===== EXCERTO DO DOCUMENTO

Após o debate no Parlamento Europeu e Conselho da Europa, a aprovação dos diferentes regulamentos - Pagamentos Diretos, Organização Comum do Mercado Único, Desenvolvimento Rural e um regulamento horizontal para financiamento, gestão e acompanhamento da PAC - está prevista para o final de 2013, com vista ao início da Reforma da PAC a 1 de janeiro de 2014.
Pela primeira vez, a reforma da PAC precisa da aprovação conjunta do Parlamento e do Conselho europeus. A proposta terá de ser aprovada, em regime de co-decisão, pelo Parlamento Europeu e pelo Conselho de Ministros da Agricultura dos 27 Estados-membros.
Uma PAC mais simples e mais eficaz, com uma política mais justa na distribuição das ajudas aos Estados-membros e entre os agricultores, mais sustentável, competitiva e “verde”, é o desafio para 2014-2020.
A PAC absorve atualmente cerca de 40 por cento do orçamento da União Europeia. A nova proposta apresentada para o período 2014-2020 não prevê um corte substancial nas verbas, devendo a PAC absorver um terço da despesa.
Neste projeto de reforma, a Comissão Europeia propõe alocar 281,8 mil milhões de euros para o primeiro pilar da PAC (as ajudas diretas de apoio à produção) e 89,9 mil milhões de euros para o segundo pilar, que contempla o Desenvolvimento Rural.

==========
===== LINHAS EXTRAÍDAS

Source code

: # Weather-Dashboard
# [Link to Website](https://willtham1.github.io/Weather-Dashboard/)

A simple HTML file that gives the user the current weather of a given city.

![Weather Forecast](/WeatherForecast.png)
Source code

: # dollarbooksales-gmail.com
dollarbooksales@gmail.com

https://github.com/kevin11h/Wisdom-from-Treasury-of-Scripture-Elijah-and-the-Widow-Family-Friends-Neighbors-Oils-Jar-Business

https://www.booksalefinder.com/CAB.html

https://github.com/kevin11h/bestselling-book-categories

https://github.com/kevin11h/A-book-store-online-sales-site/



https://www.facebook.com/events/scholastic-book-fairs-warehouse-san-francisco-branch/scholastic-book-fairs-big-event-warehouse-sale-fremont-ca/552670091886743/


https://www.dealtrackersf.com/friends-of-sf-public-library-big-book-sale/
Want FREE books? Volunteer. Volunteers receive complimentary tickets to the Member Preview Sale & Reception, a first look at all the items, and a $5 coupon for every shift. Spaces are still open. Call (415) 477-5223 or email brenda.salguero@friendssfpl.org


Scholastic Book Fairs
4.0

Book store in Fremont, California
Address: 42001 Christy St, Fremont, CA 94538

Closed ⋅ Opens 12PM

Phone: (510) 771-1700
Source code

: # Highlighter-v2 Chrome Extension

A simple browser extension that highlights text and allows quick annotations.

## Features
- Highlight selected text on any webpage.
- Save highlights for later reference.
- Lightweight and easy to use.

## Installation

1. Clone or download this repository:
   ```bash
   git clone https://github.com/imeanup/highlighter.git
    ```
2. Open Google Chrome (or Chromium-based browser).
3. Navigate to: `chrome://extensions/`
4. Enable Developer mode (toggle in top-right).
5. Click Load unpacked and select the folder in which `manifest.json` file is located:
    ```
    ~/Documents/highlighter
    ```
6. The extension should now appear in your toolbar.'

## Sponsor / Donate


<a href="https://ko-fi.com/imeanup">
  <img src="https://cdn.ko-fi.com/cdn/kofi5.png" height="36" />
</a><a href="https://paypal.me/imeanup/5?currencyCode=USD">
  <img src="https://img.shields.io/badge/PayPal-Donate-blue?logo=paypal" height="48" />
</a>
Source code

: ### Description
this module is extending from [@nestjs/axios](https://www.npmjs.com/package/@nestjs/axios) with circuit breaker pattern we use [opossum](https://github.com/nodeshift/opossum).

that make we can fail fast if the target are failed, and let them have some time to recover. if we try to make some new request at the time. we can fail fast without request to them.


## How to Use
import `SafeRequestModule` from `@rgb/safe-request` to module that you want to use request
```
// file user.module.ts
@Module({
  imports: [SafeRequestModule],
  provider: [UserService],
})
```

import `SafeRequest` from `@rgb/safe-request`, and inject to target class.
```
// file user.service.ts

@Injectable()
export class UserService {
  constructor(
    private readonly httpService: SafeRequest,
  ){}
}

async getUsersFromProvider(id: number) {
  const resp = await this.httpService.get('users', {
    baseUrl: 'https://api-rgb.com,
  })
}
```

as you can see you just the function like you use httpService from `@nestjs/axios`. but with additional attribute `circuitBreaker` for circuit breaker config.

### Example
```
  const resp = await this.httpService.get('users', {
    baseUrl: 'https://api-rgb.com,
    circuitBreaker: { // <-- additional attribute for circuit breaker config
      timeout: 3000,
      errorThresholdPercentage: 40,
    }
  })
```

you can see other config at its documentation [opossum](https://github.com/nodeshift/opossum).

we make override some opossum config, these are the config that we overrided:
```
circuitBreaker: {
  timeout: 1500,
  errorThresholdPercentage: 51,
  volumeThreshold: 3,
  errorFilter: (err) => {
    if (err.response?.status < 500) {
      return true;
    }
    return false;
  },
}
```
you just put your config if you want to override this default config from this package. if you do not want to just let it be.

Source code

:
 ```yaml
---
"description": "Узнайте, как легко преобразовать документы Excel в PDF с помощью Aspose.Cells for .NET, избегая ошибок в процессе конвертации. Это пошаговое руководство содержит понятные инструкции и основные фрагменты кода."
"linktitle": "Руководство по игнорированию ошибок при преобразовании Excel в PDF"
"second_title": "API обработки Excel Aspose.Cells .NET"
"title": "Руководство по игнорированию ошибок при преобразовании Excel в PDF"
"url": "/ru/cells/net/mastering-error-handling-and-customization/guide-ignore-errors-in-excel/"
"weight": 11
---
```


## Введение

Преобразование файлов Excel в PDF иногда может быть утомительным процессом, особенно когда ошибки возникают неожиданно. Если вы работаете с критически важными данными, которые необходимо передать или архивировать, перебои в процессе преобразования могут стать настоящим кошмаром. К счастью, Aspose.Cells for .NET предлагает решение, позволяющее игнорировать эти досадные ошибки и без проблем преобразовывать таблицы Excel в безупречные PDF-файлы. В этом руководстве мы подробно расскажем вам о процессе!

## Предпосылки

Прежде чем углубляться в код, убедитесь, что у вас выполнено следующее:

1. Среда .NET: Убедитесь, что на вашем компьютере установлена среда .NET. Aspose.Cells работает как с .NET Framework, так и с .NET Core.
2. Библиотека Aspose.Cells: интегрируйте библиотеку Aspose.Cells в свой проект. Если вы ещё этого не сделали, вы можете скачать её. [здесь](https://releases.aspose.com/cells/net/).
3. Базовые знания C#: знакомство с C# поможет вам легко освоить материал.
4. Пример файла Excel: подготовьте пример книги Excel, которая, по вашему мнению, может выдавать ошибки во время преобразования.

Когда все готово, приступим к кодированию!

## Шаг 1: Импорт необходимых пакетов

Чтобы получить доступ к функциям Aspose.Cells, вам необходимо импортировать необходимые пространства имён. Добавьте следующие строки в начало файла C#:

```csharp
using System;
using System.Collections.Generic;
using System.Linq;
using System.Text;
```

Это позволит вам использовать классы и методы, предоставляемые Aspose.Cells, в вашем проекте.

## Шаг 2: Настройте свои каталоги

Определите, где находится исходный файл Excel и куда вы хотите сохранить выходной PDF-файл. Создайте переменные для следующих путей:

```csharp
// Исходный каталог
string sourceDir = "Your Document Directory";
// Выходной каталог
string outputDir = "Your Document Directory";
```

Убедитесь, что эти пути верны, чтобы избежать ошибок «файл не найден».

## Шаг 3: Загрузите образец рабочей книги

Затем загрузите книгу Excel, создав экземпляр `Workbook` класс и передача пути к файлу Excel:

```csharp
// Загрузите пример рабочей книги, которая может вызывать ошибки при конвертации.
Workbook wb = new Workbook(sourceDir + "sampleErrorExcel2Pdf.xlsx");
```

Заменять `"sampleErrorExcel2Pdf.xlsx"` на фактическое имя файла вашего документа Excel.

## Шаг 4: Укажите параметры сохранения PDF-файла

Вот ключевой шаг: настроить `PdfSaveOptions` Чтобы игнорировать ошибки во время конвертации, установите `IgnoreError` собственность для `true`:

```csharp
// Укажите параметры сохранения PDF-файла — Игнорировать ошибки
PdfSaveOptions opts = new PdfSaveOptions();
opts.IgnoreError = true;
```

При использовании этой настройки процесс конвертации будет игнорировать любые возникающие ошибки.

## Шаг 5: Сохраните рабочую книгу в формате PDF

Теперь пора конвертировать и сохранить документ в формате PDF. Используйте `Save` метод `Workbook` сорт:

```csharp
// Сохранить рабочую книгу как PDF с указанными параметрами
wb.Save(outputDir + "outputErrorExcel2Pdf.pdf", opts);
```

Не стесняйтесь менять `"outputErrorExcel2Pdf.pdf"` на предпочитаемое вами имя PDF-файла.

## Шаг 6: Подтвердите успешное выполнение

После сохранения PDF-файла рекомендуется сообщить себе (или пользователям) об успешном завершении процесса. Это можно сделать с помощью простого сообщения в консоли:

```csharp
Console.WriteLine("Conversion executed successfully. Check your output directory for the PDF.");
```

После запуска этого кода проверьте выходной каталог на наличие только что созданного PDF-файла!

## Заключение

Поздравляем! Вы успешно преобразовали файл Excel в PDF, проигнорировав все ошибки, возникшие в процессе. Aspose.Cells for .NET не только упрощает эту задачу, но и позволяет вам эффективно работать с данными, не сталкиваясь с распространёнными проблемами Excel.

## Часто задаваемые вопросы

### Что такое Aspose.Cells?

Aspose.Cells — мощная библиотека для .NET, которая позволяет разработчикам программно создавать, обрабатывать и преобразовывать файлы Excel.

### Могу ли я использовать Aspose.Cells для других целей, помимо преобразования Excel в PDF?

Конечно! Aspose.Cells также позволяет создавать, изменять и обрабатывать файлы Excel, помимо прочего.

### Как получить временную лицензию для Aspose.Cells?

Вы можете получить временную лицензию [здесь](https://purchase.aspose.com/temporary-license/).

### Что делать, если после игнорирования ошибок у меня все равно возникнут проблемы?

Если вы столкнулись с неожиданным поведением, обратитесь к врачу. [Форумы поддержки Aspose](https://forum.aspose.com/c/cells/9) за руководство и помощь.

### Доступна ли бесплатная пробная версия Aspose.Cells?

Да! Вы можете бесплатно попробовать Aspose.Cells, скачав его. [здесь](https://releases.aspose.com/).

==========

▶ [TAREFA ATRIBUÍDA] Reescreva, no texto sobre a reforma da PAC, tudo o que vai de "Após o debate" até "desafio para 2014-2020.", trocando "agricultores" por "produtores agrícolas".

▶ [RESULTADO]
Após o debate no Parlamento Europeu e Conselho da Europa, a aprovação dos diferentes regulamentos - Pagamentos Diretos, Organização Comum do Mercado Único, Desenvolvimento Rural e um regulamento horizontal para financiamento, gestão e acompanhamento da PAC - está prevista para o final de 2013, com vista ao início da Reforma da PAC a 1 de janeiro de 2014.
Pela primeira vez, a reforma da PAC precisa da aprovação conjunta do Parlamento e do Conselho europeus. A proposta terá de ser aprovada, em regime de co-decisão, pelo Parlamento Europeu e pelo Conselho de Ministros da Agricultura dos 27 Estados-membros.
Uma PAC mais simples e mais eficaz, com uma política mais justa na distribuição das ajudas aos Estados-membros e entre os produtores agrícolas, mais sustentável, competitiva e “verde”, é o desafio para 2014-2020.